Parecía cansada pero por lo demás bien.
El sanador asintió, luego buscó en su bolsa varias hierbas e instrumentos.
—Necesito realizar un ritual de detección para determinar a qué nos enfrentamos.
Observamos en tenso silencio mientras trabajaba, quemando hierbas y dibujando símbolos en la frente de Seraphina con una pasta que olía a menta y algo más penetrante.
El sanador cerró los ojos, cantando suavemente en el lenguaje antiguo de nuestra gente.
Los minutos se arrastraron como horas hasta que finalmente, abrió los ojos.
Lo que vi allí hizo que mi corazón tartamudeara.
—¿Qué es?
—exigí—.
¿Qué le pasa?
El rostro del sanador estaba grave mientras guardaba sus suministros.
—Ha sido envenenada.
La palabra golpeó como un golpe físico.
—¿Envenenada?
¿Por quién?
¿Cómo?
—Flor de Sombra Lunar —dijo el sanador en voz baja—.
Una flor rara que crece solo en las partes más profundas del bosque.
Cuando se ingiere, induce un coma similar al sueño antes de…
—Se detuvo.
—¿Antes de qué?
—presionó Ronan, su voz tensa de miedo.
El sanador nos miró a los ojos uno por uno.
—Es una flor que a menudo se usa para suicidios pacíficos.
Y eso es exactamente lo que ella hizo.
El grito angustiado de la Sra.
Luna perforó el silencio mientras se derrumbaba de rodillas junto a la cama de Seraphina.
—¡No!
¡Mi niña no lo haría!
Retrocedí tambaleándome como si me hubieran golpeado.
¿Suicidio?
¿Seraphina había intentado suicidarse?
¿Por nosotros?
¿Por mí?
—Estás equivocado —dije, mi voz apenas reconocible—.
Ella no haría eso.
La expresión del sanador permaneció solemne.

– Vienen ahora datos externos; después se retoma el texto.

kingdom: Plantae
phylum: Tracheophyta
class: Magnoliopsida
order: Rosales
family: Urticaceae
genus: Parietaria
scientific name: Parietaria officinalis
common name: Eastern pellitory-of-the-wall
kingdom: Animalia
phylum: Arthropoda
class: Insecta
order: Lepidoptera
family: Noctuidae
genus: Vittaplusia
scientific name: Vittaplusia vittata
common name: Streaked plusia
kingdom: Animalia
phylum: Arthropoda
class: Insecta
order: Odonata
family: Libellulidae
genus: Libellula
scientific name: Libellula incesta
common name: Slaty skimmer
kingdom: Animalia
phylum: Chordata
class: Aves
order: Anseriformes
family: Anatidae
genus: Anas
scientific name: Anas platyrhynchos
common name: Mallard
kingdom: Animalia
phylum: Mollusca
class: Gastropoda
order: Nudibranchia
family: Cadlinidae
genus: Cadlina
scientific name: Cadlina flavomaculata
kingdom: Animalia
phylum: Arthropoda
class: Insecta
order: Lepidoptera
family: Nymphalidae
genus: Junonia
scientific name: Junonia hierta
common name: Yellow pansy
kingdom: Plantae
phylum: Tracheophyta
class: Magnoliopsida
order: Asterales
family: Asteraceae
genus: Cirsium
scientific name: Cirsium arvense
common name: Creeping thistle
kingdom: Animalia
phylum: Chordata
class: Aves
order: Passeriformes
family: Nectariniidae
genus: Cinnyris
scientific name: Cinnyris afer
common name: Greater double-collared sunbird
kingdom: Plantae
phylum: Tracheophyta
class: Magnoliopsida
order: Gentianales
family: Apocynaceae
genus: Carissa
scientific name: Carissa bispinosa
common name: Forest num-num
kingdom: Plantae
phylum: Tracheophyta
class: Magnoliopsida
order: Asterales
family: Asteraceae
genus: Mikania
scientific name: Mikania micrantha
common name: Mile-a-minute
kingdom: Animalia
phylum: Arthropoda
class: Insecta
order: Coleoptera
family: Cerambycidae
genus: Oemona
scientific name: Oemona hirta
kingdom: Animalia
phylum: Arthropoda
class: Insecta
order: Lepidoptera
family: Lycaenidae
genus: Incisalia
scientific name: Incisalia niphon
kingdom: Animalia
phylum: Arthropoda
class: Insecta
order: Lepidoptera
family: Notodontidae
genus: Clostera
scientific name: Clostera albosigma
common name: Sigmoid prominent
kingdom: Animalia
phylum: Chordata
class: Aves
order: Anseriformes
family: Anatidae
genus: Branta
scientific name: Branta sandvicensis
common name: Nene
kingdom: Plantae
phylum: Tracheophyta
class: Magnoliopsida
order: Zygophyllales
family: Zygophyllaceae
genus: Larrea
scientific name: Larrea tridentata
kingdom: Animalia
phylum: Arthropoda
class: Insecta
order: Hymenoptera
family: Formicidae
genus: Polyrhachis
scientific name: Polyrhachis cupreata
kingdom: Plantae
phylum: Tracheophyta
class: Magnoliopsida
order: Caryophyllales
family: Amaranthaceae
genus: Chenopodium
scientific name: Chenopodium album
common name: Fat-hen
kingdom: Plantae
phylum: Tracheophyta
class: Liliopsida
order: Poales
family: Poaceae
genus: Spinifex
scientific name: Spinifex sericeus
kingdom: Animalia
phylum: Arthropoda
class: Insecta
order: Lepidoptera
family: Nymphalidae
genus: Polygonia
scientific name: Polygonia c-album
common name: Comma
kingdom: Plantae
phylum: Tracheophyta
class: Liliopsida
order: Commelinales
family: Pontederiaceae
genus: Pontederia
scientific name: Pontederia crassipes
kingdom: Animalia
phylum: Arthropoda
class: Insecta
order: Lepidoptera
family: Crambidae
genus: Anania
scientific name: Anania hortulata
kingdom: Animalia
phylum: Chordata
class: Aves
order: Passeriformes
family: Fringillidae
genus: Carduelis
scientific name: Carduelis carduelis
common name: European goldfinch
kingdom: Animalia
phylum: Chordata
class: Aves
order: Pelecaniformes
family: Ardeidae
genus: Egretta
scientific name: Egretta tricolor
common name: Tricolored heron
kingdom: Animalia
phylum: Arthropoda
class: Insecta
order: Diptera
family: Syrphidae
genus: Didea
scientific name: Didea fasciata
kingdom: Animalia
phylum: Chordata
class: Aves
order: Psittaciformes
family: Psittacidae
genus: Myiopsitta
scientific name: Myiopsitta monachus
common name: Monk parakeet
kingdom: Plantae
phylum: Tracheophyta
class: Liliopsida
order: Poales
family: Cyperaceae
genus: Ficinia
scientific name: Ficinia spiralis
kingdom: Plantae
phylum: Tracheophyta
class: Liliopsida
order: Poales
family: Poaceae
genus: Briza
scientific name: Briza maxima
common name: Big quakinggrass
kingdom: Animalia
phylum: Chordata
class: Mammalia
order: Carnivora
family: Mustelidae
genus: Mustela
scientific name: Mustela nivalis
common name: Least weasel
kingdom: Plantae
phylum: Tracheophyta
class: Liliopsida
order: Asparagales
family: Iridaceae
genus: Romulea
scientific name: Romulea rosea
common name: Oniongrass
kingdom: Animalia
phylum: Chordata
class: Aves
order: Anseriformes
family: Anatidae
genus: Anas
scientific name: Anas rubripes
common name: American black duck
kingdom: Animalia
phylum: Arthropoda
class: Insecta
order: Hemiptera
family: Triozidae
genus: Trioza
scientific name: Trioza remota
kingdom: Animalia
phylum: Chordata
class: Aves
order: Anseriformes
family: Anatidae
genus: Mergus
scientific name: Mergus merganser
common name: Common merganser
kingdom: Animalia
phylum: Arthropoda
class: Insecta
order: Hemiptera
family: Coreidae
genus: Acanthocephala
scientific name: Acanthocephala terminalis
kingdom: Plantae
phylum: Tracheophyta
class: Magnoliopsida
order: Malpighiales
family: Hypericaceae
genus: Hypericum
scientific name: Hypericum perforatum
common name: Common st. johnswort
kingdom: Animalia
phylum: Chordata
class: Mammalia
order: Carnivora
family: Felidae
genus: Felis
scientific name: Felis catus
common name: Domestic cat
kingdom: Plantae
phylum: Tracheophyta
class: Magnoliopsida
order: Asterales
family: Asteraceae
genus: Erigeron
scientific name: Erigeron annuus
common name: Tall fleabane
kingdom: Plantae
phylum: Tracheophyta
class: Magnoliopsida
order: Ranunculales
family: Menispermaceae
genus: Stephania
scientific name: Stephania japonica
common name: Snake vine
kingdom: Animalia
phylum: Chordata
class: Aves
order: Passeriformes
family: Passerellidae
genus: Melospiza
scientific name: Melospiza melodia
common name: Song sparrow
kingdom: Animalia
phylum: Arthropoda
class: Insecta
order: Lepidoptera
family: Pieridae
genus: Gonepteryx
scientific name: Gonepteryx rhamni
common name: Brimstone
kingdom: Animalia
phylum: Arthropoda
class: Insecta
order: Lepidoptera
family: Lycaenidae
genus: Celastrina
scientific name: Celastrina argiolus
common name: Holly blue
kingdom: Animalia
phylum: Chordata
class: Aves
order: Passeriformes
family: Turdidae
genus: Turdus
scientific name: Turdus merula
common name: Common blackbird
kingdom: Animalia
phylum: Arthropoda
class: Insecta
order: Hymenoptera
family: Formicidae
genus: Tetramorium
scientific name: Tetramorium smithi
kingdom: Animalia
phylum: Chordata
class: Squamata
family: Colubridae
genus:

—Desearía estar equivocado, Alfa.
Pero la evidencia es clara.
Miré la forma inmóvil de Seraphina, recordando su rostro cuando la golpeé.
No miedo ni dolor, sino resignación.
Como si finalmente hubiera aceptado algo inevitable.
¿La habíamos llevado a esto?
¿Lo había hecho yo?
—¿Puedes salvarla?
—susurré, el terror arañando mi garganta.
El sanador dudó, y en esa pausa, sentí que mi mundo comenzaba a desmoronarse.